Yumi sourit en signe de compréhension.
Elle s’essaya à coté de la jeune fille.
- Tu vas bien ? s’inquiéta la belle.
- Oui. répondit t-elle simplement.
Au grand étonnement de la jeune asiatique, la fille s’était désormais calmée. L’ainée, se leva et prit l’enfant dans ses bras, puis commença à courir tout en prenant soin de regarder autour d’elle afin de vérifier que personne ne l’a suivait.
Elle entra dans une cour vide, que la nuit rendait sinistre. Les bâtiments semblaient anciens, mais solides. Elle passa devant un écrito où était inscrit "collège Kadic". Les portes avaient été troquée contre des espèces de porte de coffre fort. Elle se dirigea vers l’une d’entre elles et toqua. Une voix à l’intérieur répondit :
- Mots de passe ?
Celle ci murmura : "Legion".
La porte s’ouvrit.
Elle entra. Tout en marchant, elle parla à la jeune demoiselle qu’elle venait de poser à terre et qui la suivait :
- Je vais t’emmener au réfectoire, je pense que Rosa doit avoir servit le repas. Je t’expliquerai ce qui va se passer après que tu ai pris un peu de force.
Une fois arrivées sur le lieu, elle laissa la fillette à une table et lui dis d’attendre.

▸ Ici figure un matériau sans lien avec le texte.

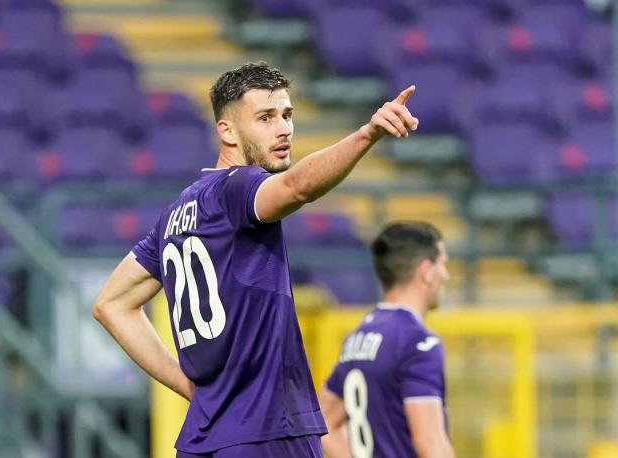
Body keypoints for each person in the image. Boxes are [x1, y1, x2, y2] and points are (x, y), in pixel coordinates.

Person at [91, 61, 419, 458]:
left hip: (201, 440)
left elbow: (111, 303)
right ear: (226, 130)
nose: (283, 128)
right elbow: (297, 187)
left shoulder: (176, 214)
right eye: (265, 118)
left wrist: (189, 386)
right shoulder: (238, 187)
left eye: (287, 115)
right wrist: (368, 134)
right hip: (267, 431)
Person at [320, 222, 455, 458]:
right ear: (426, 271)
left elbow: (323, 422)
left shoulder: (358, 336)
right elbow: (430, 442)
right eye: (442, 263)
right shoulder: (418, 342)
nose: (446, 274)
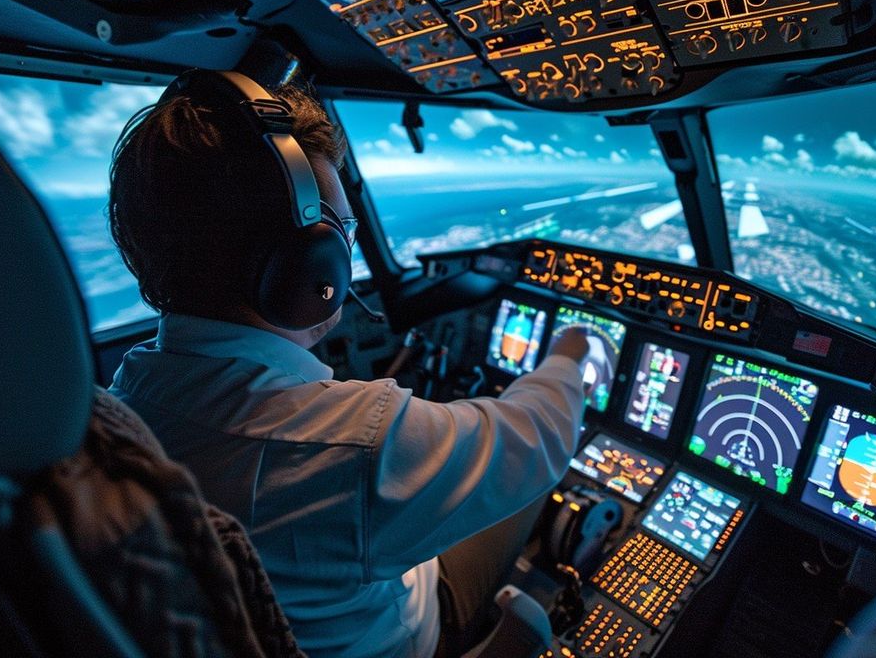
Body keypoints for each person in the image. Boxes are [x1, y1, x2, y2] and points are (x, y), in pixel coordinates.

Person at [106, 76, 590, 658]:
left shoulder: (123, 400)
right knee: (532, 479)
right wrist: (569, 356)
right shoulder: (352, 443)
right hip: (406, 636)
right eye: (341, 234)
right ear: (311, 263)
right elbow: (541, 434)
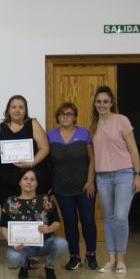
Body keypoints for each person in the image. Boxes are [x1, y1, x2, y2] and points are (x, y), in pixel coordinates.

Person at [90, 86, 140, 274]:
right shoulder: (93, 125)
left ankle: (121, 259)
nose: (102, 105)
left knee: (120, 217)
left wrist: (137, 174)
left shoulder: (121, 120)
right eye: (98, 101)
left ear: (111, 103)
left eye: (105, 101)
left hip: (124, 174)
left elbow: (134, 149)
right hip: (102, 176)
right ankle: (111, 259)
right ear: (94, 103)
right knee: (109, 218)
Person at [48, 102, 98, 270]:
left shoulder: (84, 133)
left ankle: (91, 255)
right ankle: (74, 257)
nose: (66, 117)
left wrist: (90, 181)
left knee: (88, 221)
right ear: (58, 117)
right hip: (62, 188)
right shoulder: (51, 136)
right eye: (62, 114)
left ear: (75, 117)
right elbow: (48, 164)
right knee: (70, 223)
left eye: (69, 114)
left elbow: (92, 159)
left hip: (85, 187)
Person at [0, 169, 68, 279]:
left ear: (37, 183)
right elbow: (3, 226)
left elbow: (57, 222)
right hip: (23, 246)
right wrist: (11, 242)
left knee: (62, 244)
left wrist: (49, 228)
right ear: (20, 182)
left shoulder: (46, 200)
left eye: (32, 179)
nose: (28, 182)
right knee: (13, 257)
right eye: (25, 179)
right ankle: (24, 265)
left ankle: (49, 267)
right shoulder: (10, 202)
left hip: (45, 243)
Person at [0, 95, 50, 205]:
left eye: (21, 107)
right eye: (14, 107)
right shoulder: (0, 127)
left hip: (29, 179)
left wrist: (30, 164)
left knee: (32, 213)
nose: (17, 110)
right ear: (8, 109)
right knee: (10, 214)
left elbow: (45, 148)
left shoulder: (33, 124)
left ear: (25, 110)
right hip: (6, 181)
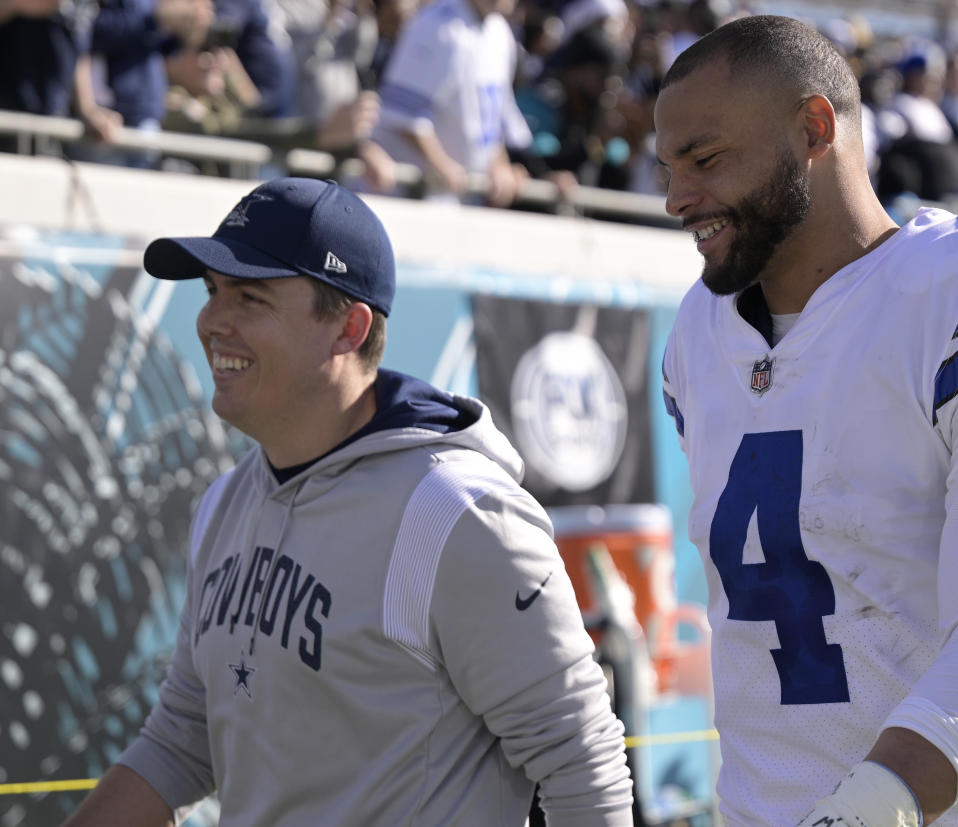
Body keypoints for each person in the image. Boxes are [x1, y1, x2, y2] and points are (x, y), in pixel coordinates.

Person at [61, 177, 634, 826]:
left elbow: (583, 767)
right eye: (212, 290)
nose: (212, 320)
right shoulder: (226, 500)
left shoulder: (456, 511)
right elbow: (180, 740)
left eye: (250, 297)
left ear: (347, 326)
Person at [654, 16, 958, 827]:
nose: (676, 196)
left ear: (814, 129)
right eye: (668, 166)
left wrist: (860, 815)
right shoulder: (698, 334)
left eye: (705, 159)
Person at [372, 0, 531, 205]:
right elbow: (402, 114)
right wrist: (444, 166)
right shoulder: (437, 23)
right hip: (412, 194)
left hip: (463, 196)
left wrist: (498, 164)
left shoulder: (501, 32)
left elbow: (492, 118)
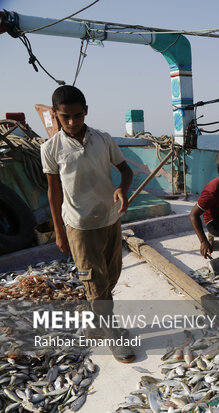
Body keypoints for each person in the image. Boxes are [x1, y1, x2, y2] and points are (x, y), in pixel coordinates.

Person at [40, 85, 135, 363]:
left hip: (109, 219)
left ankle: (94, 323)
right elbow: (53, 192)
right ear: (56, 116)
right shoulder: (50, 148)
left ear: (86, 111)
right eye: (65, 117)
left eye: (78, 116)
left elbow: (125, 170)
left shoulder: (104, 139)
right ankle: (112, 333)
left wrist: (122, 189)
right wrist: (59, 232)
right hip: (79, 227)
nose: (72, 122)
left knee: (111, 275)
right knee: (95, 283)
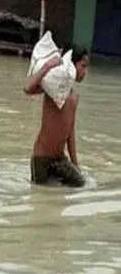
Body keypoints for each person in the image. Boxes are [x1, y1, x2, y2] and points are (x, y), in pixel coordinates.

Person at [23, 45, 89, 187]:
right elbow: (27, 88)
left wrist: (76, 164)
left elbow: (70, 134)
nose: (85, 72)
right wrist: (47, 66)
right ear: (71, 65)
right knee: (40, 196)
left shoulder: (74, 98)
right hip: (41, 159)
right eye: (82, 66)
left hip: (59, 158)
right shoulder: (53, 89)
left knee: (80, 183)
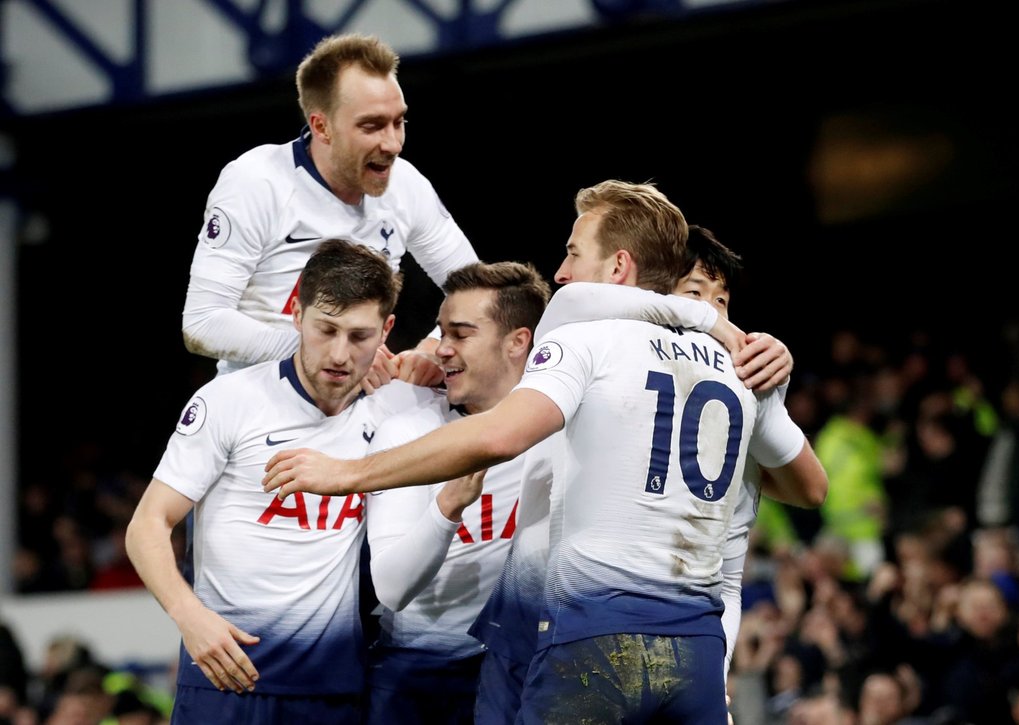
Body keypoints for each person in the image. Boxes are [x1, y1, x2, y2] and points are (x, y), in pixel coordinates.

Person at [263, 180, 825, 724]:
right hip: (693, 646)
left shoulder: (583, 336)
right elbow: (811, 489)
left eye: (573, 252)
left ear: (618, 267)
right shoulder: (742, 370)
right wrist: (720, 327)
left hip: (586, 634)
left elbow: (499, 431)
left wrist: (348, 473)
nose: (560, 272)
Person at [469, 225, 826, 723]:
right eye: (696, 296)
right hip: (548, 617)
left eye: (722, 301)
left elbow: (801, 496)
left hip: (609, 634)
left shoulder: (742, 380)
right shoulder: (604, 349)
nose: (713, 314)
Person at [126, 240, 436, 724]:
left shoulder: (401, 411)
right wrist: (189, 618)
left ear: (387, 331)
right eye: (325, 329)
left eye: (359, 336)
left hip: (334, 688)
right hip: (223, 678)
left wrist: (431, 364)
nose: (339, 353)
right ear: (296, 313)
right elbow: (147, 524)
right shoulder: (229, 400)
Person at [181, 32, 479, 385]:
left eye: (399, 122)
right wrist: (327, 353)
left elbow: (474, 292)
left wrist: (432, 348)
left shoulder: (407, 185)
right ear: (321, 127)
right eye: (371, 126)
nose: (393, 143)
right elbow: (202, 323)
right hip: (260, 402)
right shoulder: (256, 181)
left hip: (362, 402)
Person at [361, 260, 551, 724]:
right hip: (418, 674)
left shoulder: (562, 432)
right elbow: (391, 588)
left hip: (525, 667)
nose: (440, 350)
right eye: (441, 333)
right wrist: (446, 507)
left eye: (460, 335)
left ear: (518, 342)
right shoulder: (408, 430)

Les choses avait bien changés depuis quelques temps. Deux mois après que leurs deux amis partirent pour leurs pays natales, Aelita, Yumi & Jérémie apprirent à leur dépend que Xana n’avait en effet que "disparu". La maladie de la mère de Yumi faisait partie de ses plans. En faite, il avait appris à contrôler totalement les humains, sans avoir recours aux spectres pas assez discret, mais pour cela il lui fallait un certain lapse de temps. Plusieurs mois. La mère de Yumi se faisait possédée, un peu plus tout les jours. Mais malheureusement la jeune asiatique ne le compris que trop tard. Il s’était servit de la mère de Yumi, Akio, pour mettre à bien son projet. Les choses se déroulèrent assez vite : Akio, possédée par Xana, se rendit toutes les nuits dans un mystérieux labo, près de la gare. Yumi avait découvert qu’il s’y trouvait un calculateur bien plus puissant que celui qu’elle connaissait déjà. Ce calculateur générait la puissance du projet de Xana, qui s’appellait "Etoile Noire". L’étoile noire avait été construite dans l’espace par le gouvernement de la Corée du Nord. A l’oeil nu, elle avait la taille de la lune. Xana arriva à s’en emparrer. Elle permettait à Xana d’avoir un contrôle totale sur les habitants de la planete bleue. Et pour avoir une puissance plus grande, il se servit de celle du soleil en suivant la course de ce dernier. C’est pourquoi pendant chaque semaine, le soleil n’apparaissait jamais. La nuit reignait. Mais ce que n’avait pas prévue l’antité, c’est que l’effet de l’étoile noire n’atteignait que les esprits faibles. Jérémie et Aelita avait tenter d’en apprendre plus en s’y introduisant. Durant leur enquète, ils avaient découvert que l’étoile noire devait stopper toutes les semaines son activité, pendant 24heures, car les rayons qui émanaient de l’engin étaient des plus néfastes pour les habitants de la planète Terre. Pendant ces 24heures, tout redevenait normal : le soleil se levait et couchait, les habitants dormaient, mangeait, allaient au travail, s’occupait de leurs familles et amis... bref une vie tout à fait banale. Un jour de repos où les résistants au pouvoir de Xana ne courraient aucun dangers.
Entre temps, Yumi chercha des informations concernant ses amis : si ils étaient encore en vie, notamment. Au bout de quelques semaines, un informateur lui apprit que presque la totalité des Italiens avaient été possédés. Seuls quelques habitants résistaient encore et toujours à l’envahisseur. Quant à l’Allemagne, Xana s’en était servit comme "fournisseur d’esclave". Elle tenta d’appeler ses deux amis avec l’aide de leurs portables, ou encore grâce à leurs mails, mais sans succès. Elle finit par penser qu’elle avait perdu un ami, et un être qu’elle chérissait plus que tout au monde. La question qui revenait sans cesse dans son esprit c’était : "morts ou possédés?". Rien que cette pensé lui glaçait le sang, c’est pourquoi elle s’occupait le plus possible l’esprit, afin de ne pas faiblir.

Malgré le temps passé, j’ai toujours la sensation d’avoir ses bras autour de moi, son souffle dans mon coup, l’impression que je respire encore parce qu’il respire. Si je ferme mes yeux, mon coeur s’emballe, comme ce soir là.